# Exercise goal:
Output all the records word for word. Drop the pictures.

+++

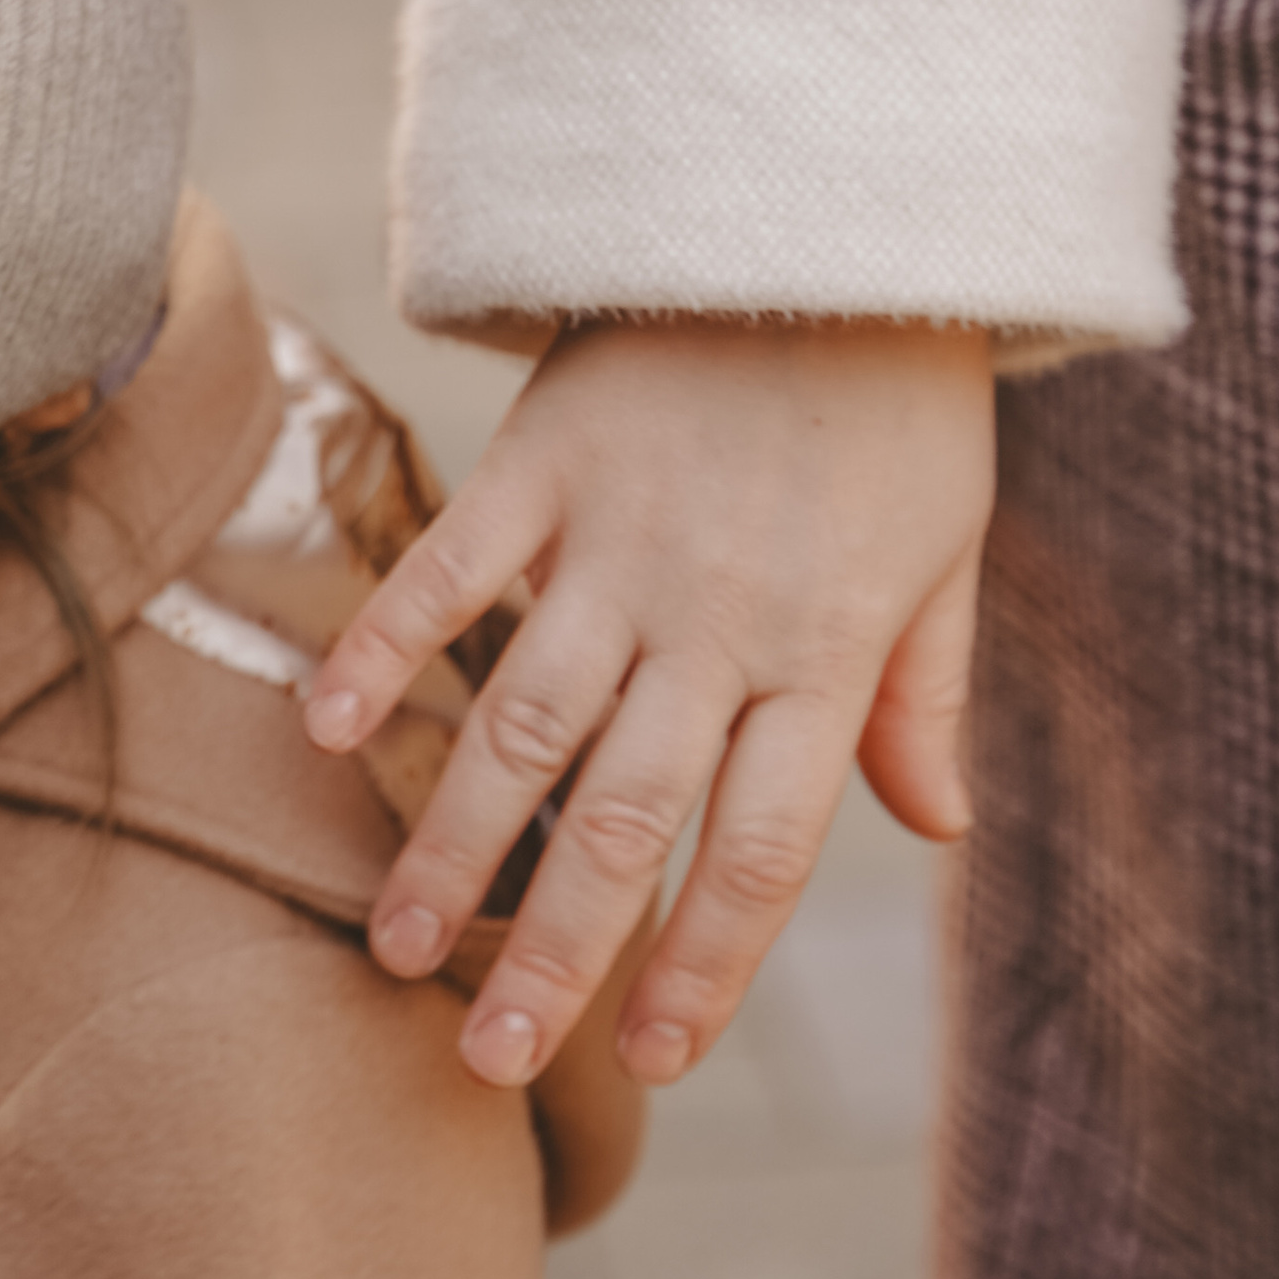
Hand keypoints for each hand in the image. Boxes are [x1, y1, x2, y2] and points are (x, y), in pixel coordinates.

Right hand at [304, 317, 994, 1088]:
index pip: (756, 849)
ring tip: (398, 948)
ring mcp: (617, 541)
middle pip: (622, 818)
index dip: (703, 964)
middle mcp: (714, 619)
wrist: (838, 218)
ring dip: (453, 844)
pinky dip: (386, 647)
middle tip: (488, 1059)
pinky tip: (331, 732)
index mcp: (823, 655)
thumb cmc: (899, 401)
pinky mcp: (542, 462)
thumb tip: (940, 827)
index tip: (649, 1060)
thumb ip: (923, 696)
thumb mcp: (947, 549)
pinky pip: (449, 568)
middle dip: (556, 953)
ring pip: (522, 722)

+++

# Result of the exercise:
Hand keypoints for each hand in the image. Boxes are [x1, y1, x2, y2] and points are (x, y), in pixel coordinates.

Right hand at [304, 317, 994, 1088]:
index pip: (756, 849)
ring tip: (398, 948)
ring mcp: (617, 541)
middle pip: (622, 818)
index dip: (703, 964)
middle mcp: (714, 619)
wrist: (838, 218)
ring dip: (453, 844)
pinky dip: (386, 647)
middle tip: (488, 1059)
pinky tip: (331, 732)
index mcp: (823, 655)
thumb cmc: (899, 401)
pinky mcp: (542, 462)
thumb tip: (940, 827)
index tip: (649, 1060)
thumb ip: (923, 696)
thumb mcp: (947, 549)
pinky pip: (449, 568)
middle dip: (556, 953)
ring pip: (522, 722)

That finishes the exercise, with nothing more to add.